The holy grail for politicians and economists is the GDP, a measurement of all goods and services produced within the US economy over a specific period. According to the BEA, real GDP under Trump was higher than first reported: 2.5% in 2017 (previously 2.2%), 3% in 2018 (previously 2.9%), 2.5% in 2019 (previously 2.3%), and negative 2.2% (previously negative 2.8%). By comparison, real GDP was revised lower in the first two years of the Biden administration: 5.8% in 2021 (previously 5.9%) and 1.9% in 2022 (previously 2.1%).
On the inflation front, prices were overestimated in the Trump presidency and underestimated in the Biden era. The personal consumption expenditure (PCE) price index, excluding the volatile energy and food components, was mainly lower than the BEA’s first estimates from 2017 to 2020. The PCE was also much higher in 2021 and 2022 than first reported.
The personal savings rate – personal saving as a percentage of disposable personal income – was downgraded under both administrations. In other words, people saved far less than first believed. In fact, the downward revisions date back to 1995, meaning the amount of savings in the country has been lower for the last three decades.

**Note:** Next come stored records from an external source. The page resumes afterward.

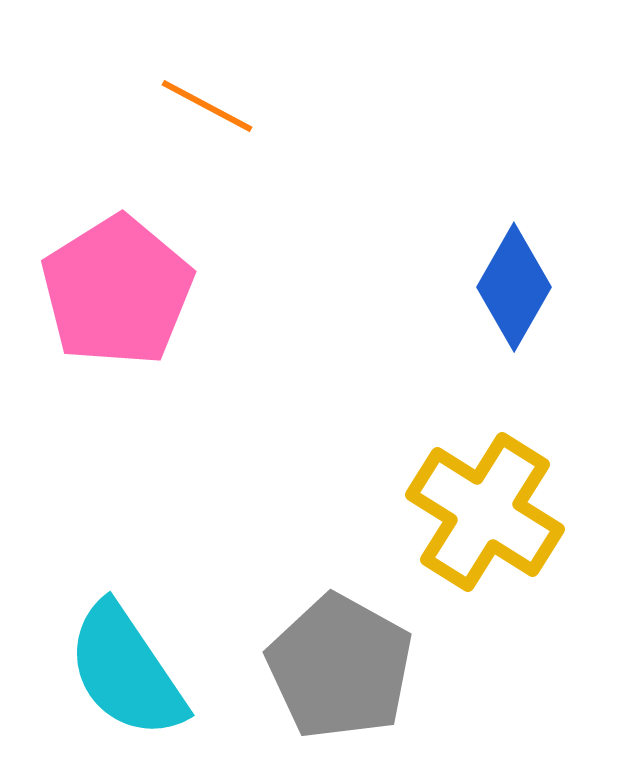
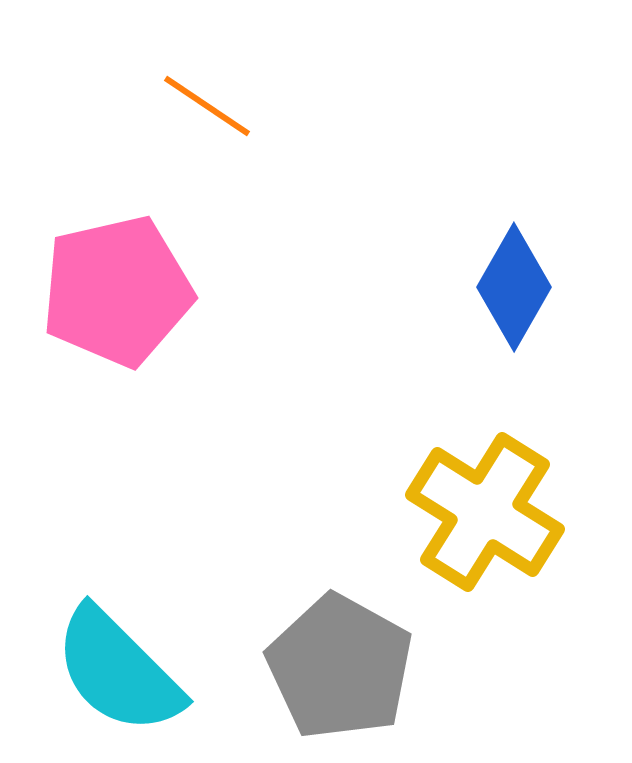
orange line: rotated 6 degrees clockwise
pink pentagon: rotated 19 degrees clockwise
cyan semicircle: moved 8 px left; rotated 11 degrees counterclockwise
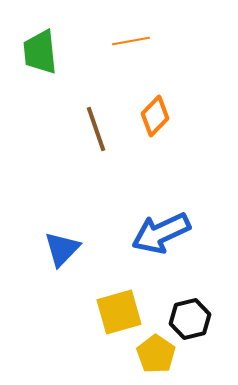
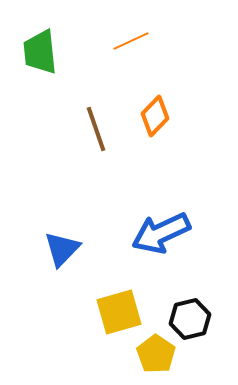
orange line: rotated 15 degrees counterclockwise
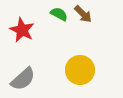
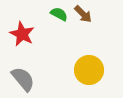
red star: moved 4 px down
yellow circle: moved 9 px right
gray semicircle: rotated 88 degrees counterclockwise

Revisions, Revisions, Revisions
As Liberty Nation reported, 2023 has been the year for revisions. The BEA, the Bureau of Labor Statistics, and other entities in Washington have been constantly adjusting the data down, particularly the labor numbers. Approximately 355,000 jobs have been eliminated from the economic landscape from January to July due to month-to-month changes in the dataset. How much will have been lost in the upcoming non-farm payroll reports? The statisticians say that the more data they collect, the more accurate the depiction of the overall marketplace. But, at least on the jobs front, the frequency and size have raised some eyebrows about the way the figures are gathered and analyzed.
Too Little Too Late
In the end, with the economy typically playing a major role in every election cycle and in the global financial markets, the BEA’s latest multi-year revisions could cause for concern and threaten the integrity of what is reported. Indeed, many experts routinely question the validity of Chinese economic data because it is easy to distort and manipulate. Is America China? Perhaps not, but Americans’ skepticism might be warranted by the treasure trove of divergences, randomness, and better-than-expected prints. Should President Biden win re-election and serve until early 2029, what will the BEA say about Bidenomics in the next few years?